Adding automated analysis of all or selected discordant assessment pairs for each reviewer in a study further improves the ability to monitor reader interpretation performance at a detailed level. Once a probability of low AAR has been ‘flagged,’ it automatically prompts the imaging core lab to further evaluate the signal. Discrepancy grids/assessment pair grids improve the capability to monitor BICR reviewers’ performance in specific trials. These methods can be used to explore a reviewer having a low overall AAR or high RDI.
When deployed into a BICR workflow, these metrics enable a dynamic, responsive risk model that is more accurate than historical monitoring tools and automatically indicates the precise intervention needed to rectify reviewer performance issues. Critically, this reduces the number of reviewer performance issues by constantly monitoring the proximity to risk thresholds.

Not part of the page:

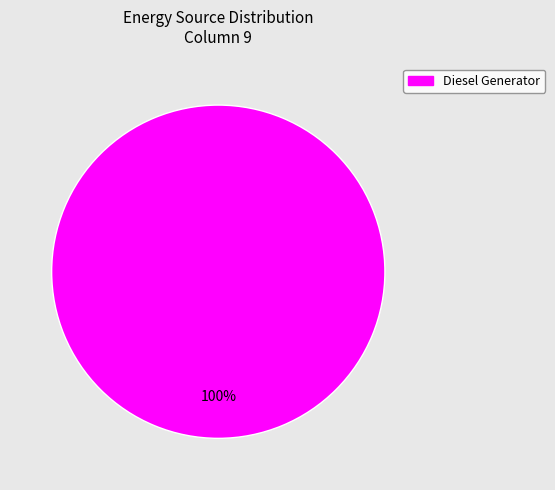

Count the number of slices in the pie.

1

By monitoring the performance trajectory, Calyx uses these metrics to proactively intervene before an issue occurs, improving not only the validity of the BICR results, but also patient safety and outcomes. The biggest advantage of the system is that once set up, the regression model can utilize supervised learning algorithms to improve its predictability, reducing repetitive programming needs, and also allow medical monitors actionable outliers.
The multi-dimensional, real-time monitoring metrics add dimension to Calyx’s quality assessment of reviewer performance, ultimately improving the quality and integrity of data that pharmaceutical companies rely on to determine the safety and efficacy of new medical treatments.
- Guidance for Industry Developing Medical Imaging Drug and Biologic Products. Part 3: Design, Analysis, and Interpretation of Clinical Studies. US Department of Health and Human Services. Food and Drug Administration. Center for Drug Evaluation and Research. Center for Biologics Evaluation and Research; 2004.
- Clinical Trial Imaging Endpoints Process Standards Guidance for Industry Draft. US Department of Health and Human Services. Food and Drug Administration. Center for Drug Evaluation and Research. Center for Biologics Evaluation and Research. March 2015 Revision1.